# Valve confirms Steam Box: A Console like PC for living room.



## Digital Fragger (Dec 9, 2012)

> Gabe Newell confirmed the company's plans to sell its own living room PC that could compete with next-generation consoles from Sony and Microsoft. The biggest revelation is that Valve seems set to release its own complete hardware and software solution. When we first reported that the company was working on a "Steam Box" back in March, it appeared that Valve was working on a prototype that would establish a baseline for hardware manufacturers, but it wasn't clear if the company would sell its own product or simply release the designs to others. Newell's comments to Kotaku provide a much clearer picture of what's happening; Newell said that he expects companies to start selling PCs designed for the living room next year — which Kotaku says could have Steam preloaded — and that Valve will create its own distinct package.
> 
> Newell suggests that the company will create its own carefully managed PC ecosystem that's distinct from the one offered by other hardware partners — a possibility that our own Sean Hollister exposed after looking at the company's comments and actions in recent years, including its aversion to Windows 8, its recent embrace of Linux, and its existing push into the living room with Steam's Big Picture Mode.
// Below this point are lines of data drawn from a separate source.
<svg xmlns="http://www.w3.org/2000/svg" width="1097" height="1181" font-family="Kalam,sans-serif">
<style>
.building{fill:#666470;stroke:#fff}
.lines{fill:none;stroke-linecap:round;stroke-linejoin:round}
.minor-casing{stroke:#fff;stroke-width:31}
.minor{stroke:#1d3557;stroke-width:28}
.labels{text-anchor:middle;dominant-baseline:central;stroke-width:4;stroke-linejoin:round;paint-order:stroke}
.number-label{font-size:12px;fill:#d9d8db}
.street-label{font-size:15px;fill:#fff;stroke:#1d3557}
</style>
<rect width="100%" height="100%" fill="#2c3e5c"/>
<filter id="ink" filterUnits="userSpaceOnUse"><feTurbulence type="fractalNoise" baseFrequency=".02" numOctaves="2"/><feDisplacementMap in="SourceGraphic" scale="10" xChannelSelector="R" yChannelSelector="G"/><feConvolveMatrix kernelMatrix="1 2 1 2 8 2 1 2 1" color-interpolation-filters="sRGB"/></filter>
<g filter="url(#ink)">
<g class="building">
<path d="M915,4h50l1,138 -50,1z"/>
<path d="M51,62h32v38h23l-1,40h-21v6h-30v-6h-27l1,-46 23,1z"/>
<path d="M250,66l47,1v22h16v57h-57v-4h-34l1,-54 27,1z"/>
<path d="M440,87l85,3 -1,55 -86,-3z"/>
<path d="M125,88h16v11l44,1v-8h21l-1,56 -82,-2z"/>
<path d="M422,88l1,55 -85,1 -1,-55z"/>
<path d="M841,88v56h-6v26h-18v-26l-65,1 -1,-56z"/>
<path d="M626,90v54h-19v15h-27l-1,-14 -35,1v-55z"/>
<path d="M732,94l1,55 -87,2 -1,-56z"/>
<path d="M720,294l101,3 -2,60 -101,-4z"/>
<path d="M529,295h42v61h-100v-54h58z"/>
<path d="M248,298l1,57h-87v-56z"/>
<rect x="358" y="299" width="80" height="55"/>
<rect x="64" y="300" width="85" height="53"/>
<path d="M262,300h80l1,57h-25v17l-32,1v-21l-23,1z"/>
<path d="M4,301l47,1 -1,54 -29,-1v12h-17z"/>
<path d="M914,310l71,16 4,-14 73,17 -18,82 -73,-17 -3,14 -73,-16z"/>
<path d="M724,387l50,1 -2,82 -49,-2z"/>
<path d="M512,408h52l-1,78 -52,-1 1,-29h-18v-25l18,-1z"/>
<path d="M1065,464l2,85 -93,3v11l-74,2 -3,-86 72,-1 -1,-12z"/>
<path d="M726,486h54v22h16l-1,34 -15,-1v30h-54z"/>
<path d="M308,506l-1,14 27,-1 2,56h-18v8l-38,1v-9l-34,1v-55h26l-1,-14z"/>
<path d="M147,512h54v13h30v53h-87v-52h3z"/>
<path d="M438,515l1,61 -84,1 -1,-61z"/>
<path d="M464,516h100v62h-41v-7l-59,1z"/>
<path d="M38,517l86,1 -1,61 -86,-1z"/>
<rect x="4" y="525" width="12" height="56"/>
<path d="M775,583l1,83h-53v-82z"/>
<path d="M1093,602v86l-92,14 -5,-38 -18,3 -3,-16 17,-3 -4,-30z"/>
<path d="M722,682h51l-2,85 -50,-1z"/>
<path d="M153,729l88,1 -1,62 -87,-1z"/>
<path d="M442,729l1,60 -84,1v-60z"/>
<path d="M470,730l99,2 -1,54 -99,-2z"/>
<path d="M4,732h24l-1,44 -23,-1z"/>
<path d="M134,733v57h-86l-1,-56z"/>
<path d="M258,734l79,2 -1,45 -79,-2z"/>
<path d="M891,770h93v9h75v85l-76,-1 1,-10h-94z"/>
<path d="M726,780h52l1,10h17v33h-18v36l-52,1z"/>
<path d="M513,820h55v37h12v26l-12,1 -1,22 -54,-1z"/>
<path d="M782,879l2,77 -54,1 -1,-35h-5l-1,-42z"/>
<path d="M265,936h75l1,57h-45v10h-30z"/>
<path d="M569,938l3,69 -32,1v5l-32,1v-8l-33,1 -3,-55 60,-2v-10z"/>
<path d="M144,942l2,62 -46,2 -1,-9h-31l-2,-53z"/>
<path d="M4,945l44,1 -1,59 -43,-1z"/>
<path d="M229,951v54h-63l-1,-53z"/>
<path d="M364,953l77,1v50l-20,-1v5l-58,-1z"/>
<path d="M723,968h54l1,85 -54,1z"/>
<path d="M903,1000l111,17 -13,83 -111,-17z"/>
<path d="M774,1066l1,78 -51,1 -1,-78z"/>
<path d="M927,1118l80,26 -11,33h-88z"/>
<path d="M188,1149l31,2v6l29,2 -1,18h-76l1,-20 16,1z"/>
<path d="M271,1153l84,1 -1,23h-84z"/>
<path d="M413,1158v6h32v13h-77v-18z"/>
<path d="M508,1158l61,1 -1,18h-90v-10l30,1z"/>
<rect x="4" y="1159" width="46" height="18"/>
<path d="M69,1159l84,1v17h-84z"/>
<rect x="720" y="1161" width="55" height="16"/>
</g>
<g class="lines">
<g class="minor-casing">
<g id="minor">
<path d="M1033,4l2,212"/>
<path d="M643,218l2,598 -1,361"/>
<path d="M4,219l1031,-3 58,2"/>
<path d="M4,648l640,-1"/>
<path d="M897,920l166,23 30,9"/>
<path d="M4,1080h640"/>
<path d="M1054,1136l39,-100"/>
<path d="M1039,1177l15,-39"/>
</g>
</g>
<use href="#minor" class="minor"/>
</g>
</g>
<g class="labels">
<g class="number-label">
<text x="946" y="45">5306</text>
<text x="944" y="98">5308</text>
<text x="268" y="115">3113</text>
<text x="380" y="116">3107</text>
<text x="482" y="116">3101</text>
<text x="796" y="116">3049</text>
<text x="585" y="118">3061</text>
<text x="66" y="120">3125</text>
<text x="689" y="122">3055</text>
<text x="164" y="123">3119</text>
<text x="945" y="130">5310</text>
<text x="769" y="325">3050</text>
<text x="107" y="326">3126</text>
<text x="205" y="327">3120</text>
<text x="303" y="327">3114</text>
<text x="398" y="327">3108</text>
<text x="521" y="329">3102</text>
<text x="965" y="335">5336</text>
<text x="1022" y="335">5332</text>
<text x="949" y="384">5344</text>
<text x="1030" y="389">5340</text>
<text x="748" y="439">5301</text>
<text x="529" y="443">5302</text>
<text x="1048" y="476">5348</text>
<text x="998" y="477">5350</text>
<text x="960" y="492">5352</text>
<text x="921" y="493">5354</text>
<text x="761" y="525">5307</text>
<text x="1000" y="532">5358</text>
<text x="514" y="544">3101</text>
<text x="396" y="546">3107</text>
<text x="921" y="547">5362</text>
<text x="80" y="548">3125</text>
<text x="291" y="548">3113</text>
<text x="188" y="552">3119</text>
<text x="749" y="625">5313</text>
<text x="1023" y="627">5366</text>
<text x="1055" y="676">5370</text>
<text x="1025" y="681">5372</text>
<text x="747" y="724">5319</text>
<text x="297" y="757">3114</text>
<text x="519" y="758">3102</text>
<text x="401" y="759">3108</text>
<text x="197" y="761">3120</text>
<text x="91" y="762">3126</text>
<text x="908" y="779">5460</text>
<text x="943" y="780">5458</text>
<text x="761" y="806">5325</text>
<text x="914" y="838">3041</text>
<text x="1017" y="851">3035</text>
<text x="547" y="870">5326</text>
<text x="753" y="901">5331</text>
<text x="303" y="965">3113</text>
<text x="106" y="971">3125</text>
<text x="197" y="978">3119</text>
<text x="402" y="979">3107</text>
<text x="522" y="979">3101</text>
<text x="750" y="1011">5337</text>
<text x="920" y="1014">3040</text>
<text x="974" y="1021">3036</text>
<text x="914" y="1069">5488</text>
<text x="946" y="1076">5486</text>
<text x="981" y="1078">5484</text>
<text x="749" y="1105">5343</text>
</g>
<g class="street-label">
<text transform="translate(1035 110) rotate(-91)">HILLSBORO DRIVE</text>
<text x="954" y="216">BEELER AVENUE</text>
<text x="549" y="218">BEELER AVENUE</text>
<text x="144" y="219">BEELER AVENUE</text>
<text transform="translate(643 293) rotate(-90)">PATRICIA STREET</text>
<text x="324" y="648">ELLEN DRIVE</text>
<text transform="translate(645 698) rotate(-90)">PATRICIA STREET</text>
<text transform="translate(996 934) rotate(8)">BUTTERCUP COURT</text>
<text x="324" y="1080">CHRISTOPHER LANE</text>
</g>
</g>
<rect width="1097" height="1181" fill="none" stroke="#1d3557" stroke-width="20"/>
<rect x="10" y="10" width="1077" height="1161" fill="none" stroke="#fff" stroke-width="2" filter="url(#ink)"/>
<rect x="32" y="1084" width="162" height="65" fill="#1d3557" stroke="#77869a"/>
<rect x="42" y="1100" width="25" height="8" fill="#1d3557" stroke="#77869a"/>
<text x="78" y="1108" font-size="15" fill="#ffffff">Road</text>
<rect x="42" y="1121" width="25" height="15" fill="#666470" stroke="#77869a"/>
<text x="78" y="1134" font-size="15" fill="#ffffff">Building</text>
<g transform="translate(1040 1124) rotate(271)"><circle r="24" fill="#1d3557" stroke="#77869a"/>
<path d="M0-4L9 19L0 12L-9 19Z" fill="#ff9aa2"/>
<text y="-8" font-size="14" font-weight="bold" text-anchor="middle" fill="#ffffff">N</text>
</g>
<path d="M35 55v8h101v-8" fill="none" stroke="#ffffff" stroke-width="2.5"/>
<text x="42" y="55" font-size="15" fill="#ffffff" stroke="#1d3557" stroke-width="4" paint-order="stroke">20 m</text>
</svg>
Newell tells Kotaku that "our hardware will be a very controlled environment," and that some people will want a "turnkey" solution for their living room. "The nice thing about a PC is a lot of different people can try out different solutions," he said. "Customers can find the ones that work best for them."
> 
> ...



Source: the verge

Anyone excited?


----------



## gameranand (Dec 9, 2012)

Looks like Sony and Microsoft has another one to compete with.


----------